Friday Roundup – 9/23/11: Microcredit Rethought
(Above, Kiva.org’s recent visual representation of five years of microloans and repayments globally. The video can bee seen below).
This week Muhammad Yunus told NextBillion writer Sadna Samaranayake if he could do it all over again, he would not have let the “profit-makers” join the microcredit movement. But would there have been a movement without hard-nosed margin seekers in the first place?
By now, Yunus must have grown just a little weary of the question, which I guess could be boiled down to: What went wrong? Or, framed another way, has microcredit ever really been effective? Several recent studies have attempted to answer that, and their conclusions haven’t always satisfied the critics or proponents of microlending. (Dean Karlan and Jonathan Zinman’s study of Filipino loan recipients published in Science this summer, for example, showed increased loans did not equal business expansion, but they did have other social benefits like strengthened community bonds).
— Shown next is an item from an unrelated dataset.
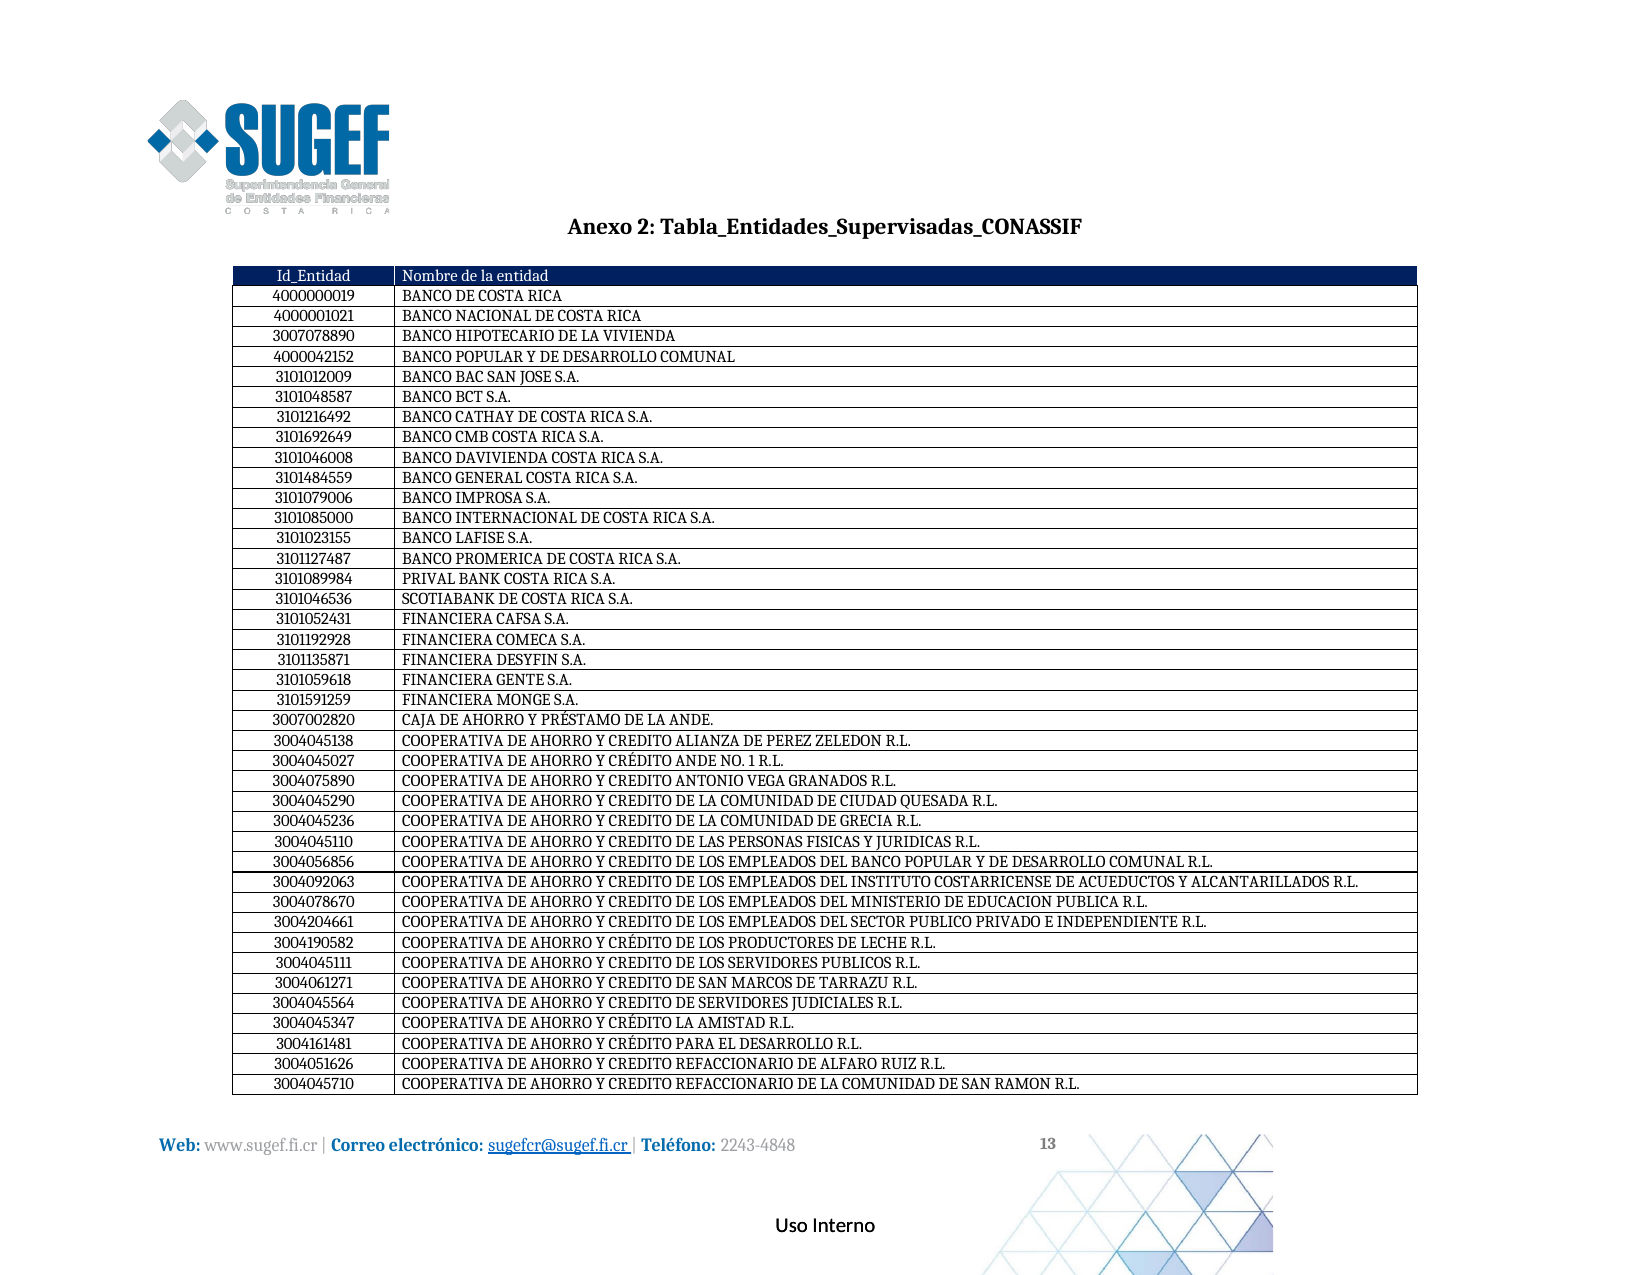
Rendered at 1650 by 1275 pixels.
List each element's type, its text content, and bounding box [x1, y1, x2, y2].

The financial crisis and seemingly endless market uncertainty has slowed the pace of growth. As MicroRate reported in its Annual State of Microfinance Investment study, microfinance investment vehicle assets grew 12 percent in 2010, their lowest gain in six years.
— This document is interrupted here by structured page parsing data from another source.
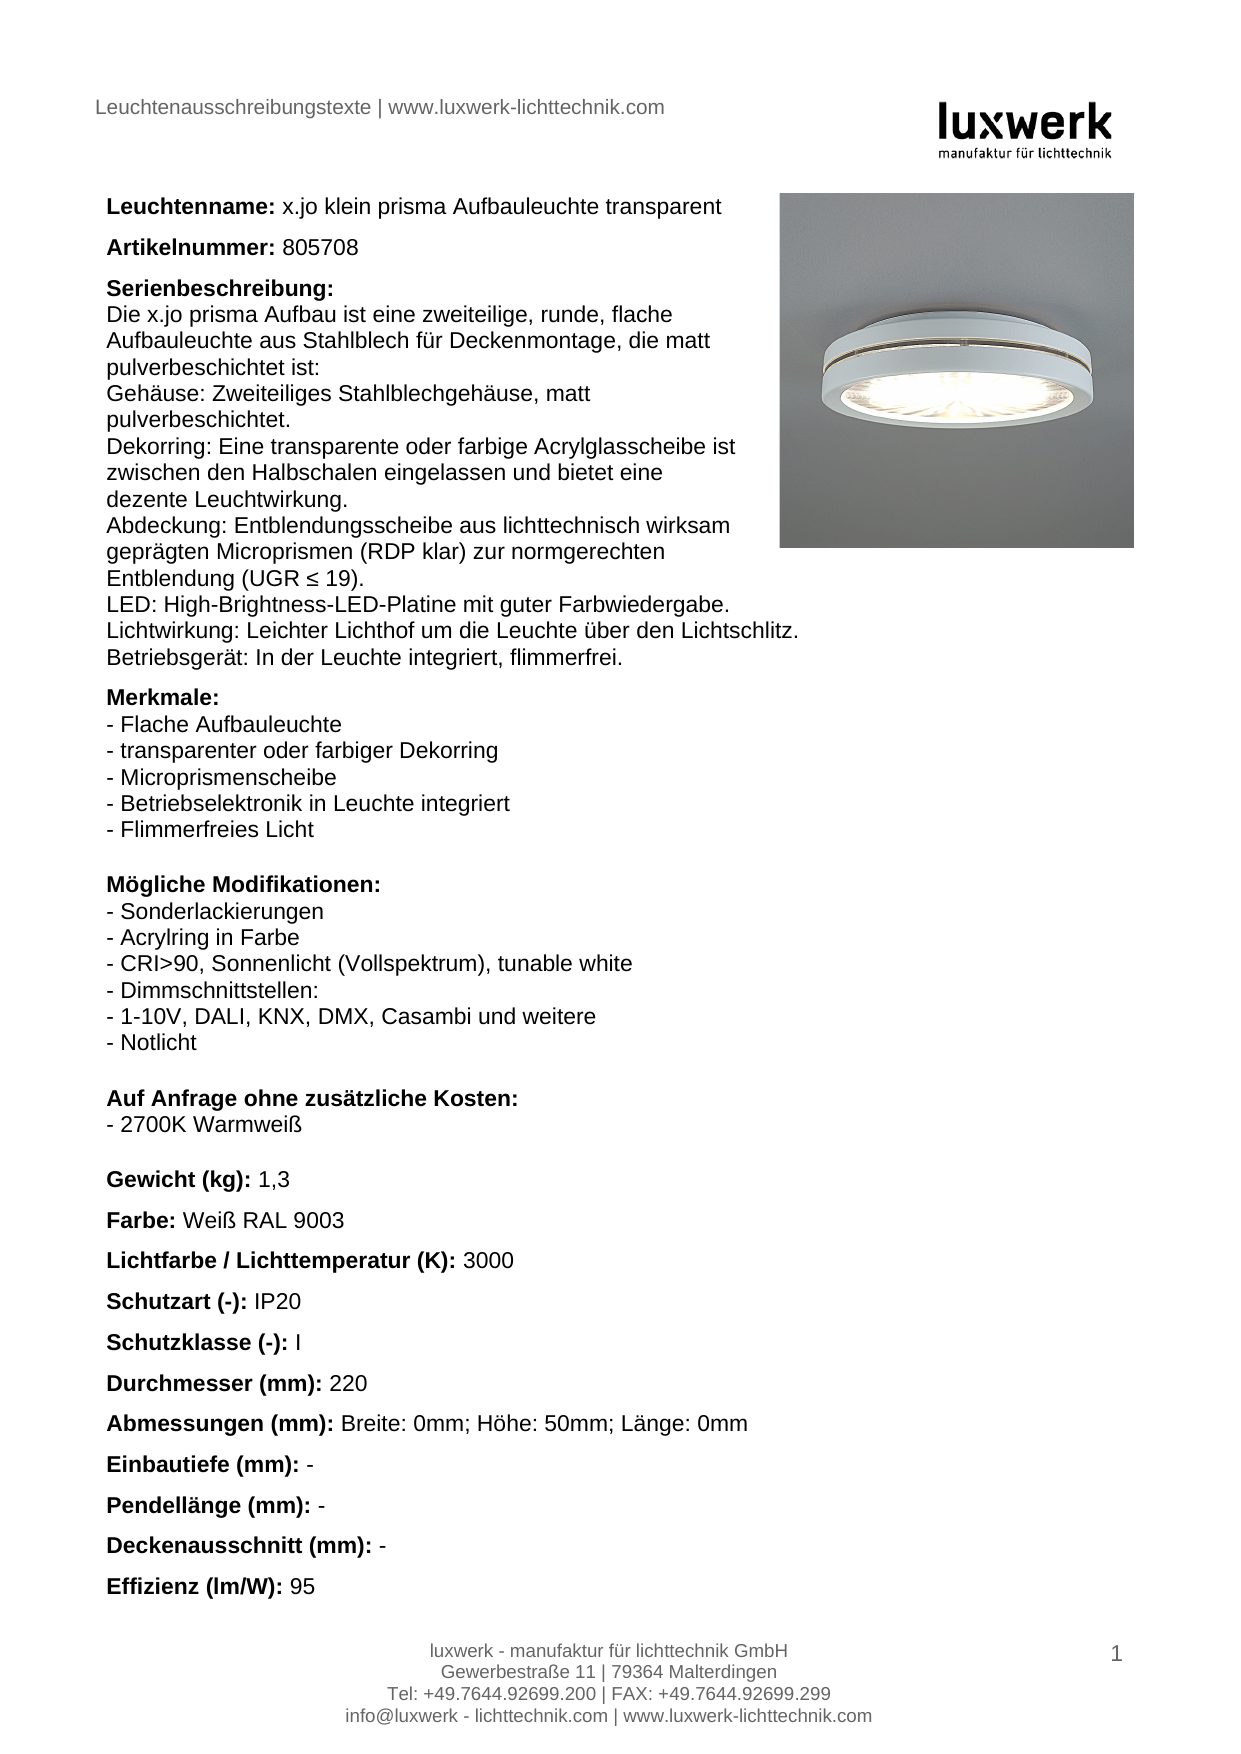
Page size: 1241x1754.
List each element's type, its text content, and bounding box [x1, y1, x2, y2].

text - CRI>90, Sonnenlicht (Vollspektrum), tunable white [106, 950, 1134, 977]
text - Microprismenscheibe [106, 763, 1134, 790]
text LED: High-Brightness-LED-Platine mit guter Farbwiedergabe. [106, 591, 1134, 617]
text Betriebsgerät: In der Leuchte integriert, flimmerfrei. Merkmale: - Flache Aufbauleuchte [106, 644, 1134, 737]
text Abdeckung: Entblendungsscheibe aus lichttechnisch wirksam geprägten Microprismen (RDP klar) zur normgerechten Entblendung (UGR ≤ 19). [106, 512, 1134, 591]
text Leuchtenname: x.jo klein prisma Aufbauleuchte transparent Artikelnummer: 805708 Serienbeschreibung: Die x.jo prisma Aufbau ist eine zweiteilige, runde, flache Aufbauleuchte aus Stahlblech für Deckenmontage, die matt pulverbeschichtet ist: [106, 193, 779, 380]
text Dekorring: Eine transparente oder farbige Acrylglasscheibe ist zwischen den Halbschalen eingelassen und bietet eine dezente Leuchtwirkung. [106, 433, 779, 512]
text - Betriebselektronik in Leuchte integriert [106, 790, 1134, 816]
text - transparenter oder farbiger Dekorring [106, 737, 1134, 763]
text - Flimmerfreies Licht [106, 816, 1134, 842]
text Gehäuse: Zweiteiliges Stahlblechgehäuse, matt pulverbeschichtet. [106, 380, 779, 433]
text - 1-10V, DALI, KNX, DMX, Casambi und weitere [106, 1003, 1134, 1029]
text Auf Anfrage ohne zusätzliche Kosten: - 2700K Warmweiß [106, 1056, 1134, 1137]
text - Acrylring in Farbe [106, 924, 1134, 950]
text - Dimmschnittstellen: [106, 977, 1134, 1003]
text - Notlicht [106, 1029, 1134, 1056]
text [106, 1137, 1134, 1599]
text Mögliche Modifikationen: - Sonderlackierungen [106, 842, 1134, 924]
text Lichtwirkung: Leichter Lichthof um die Leuchte über den Lichtschlitz. [106, 617, 1134, 644]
Considering that slowdown, maybe now is the perfect time to reflect. After all, hardened skeptics grudgingly acknowledge microcredit is here to stay. So how do we make it better? The questions need to be asked continually, not only to microcredit’s father, but to every for-profit and every NGO extending a loan to anyone with a business and a drive to profit their way out of poverty.
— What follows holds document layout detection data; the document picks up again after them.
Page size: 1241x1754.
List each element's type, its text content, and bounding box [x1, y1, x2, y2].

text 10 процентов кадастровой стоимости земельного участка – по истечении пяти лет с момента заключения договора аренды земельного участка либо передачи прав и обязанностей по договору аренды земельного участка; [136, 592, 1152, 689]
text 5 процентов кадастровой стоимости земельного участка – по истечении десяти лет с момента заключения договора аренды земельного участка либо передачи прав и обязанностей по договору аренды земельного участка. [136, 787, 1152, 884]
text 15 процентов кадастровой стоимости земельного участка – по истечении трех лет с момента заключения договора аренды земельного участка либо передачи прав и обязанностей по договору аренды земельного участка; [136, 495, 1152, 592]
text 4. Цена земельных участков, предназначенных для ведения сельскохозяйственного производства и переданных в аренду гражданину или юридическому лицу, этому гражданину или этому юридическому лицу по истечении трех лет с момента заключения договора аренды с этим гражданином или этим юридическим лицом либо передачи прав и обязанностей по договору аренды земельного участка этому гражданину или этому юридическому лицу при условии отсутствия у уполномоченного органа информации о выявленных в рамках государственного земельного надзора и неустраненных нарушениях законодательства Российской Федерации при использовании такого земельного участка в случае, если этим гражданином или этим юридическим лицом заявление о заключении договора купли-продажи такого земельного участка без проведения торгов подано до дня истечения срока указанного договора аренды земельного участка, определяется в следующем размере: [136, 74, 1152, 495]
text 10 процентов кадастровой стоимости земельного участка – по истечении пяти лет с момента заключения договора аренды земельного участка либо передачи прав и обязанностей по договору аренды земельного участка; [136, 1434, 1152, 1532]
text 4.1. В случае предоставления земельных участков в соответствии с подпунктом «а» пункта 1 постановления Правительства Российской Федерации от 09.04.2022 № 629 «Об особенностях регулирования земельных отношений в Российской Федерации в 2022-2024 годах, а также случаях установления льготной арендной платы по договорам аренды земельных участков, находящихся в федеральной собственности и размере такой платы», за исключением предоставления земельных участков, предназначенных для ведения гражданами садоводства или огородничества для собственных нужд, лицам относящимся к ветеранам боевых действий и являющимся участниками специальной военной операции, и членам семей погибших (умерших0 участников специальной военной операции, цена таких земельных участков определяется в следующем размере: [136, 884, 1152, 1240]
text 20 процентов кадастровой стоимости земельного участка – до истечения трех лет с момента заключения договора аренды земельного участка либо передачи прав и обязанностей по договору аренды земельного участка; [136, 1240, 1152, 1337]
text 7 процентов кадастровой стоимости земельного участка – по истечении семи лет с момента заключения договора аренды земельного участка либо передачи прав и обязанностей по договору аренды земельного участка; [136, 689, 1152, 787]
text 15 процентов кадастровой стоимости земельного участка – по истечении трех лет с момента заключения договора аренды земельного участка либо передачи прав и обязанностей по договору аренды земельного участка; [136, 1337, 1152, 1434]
How can lending be more effective? How can physical and digital access be extended to the right borrowers? How do you evaluate success? How do we avoid another crisis? How do we balance, as one writer put it, good intentions with a critical industry structuring?
For the next few days, we’ll be taking a closer look at microcredit models, access and viewpoints from several thought and action leaders. We would never describe this series as the definitive analysis of microcredit. Rather, we hope to provide a few views from a periscope peeking up from choppy financial seas.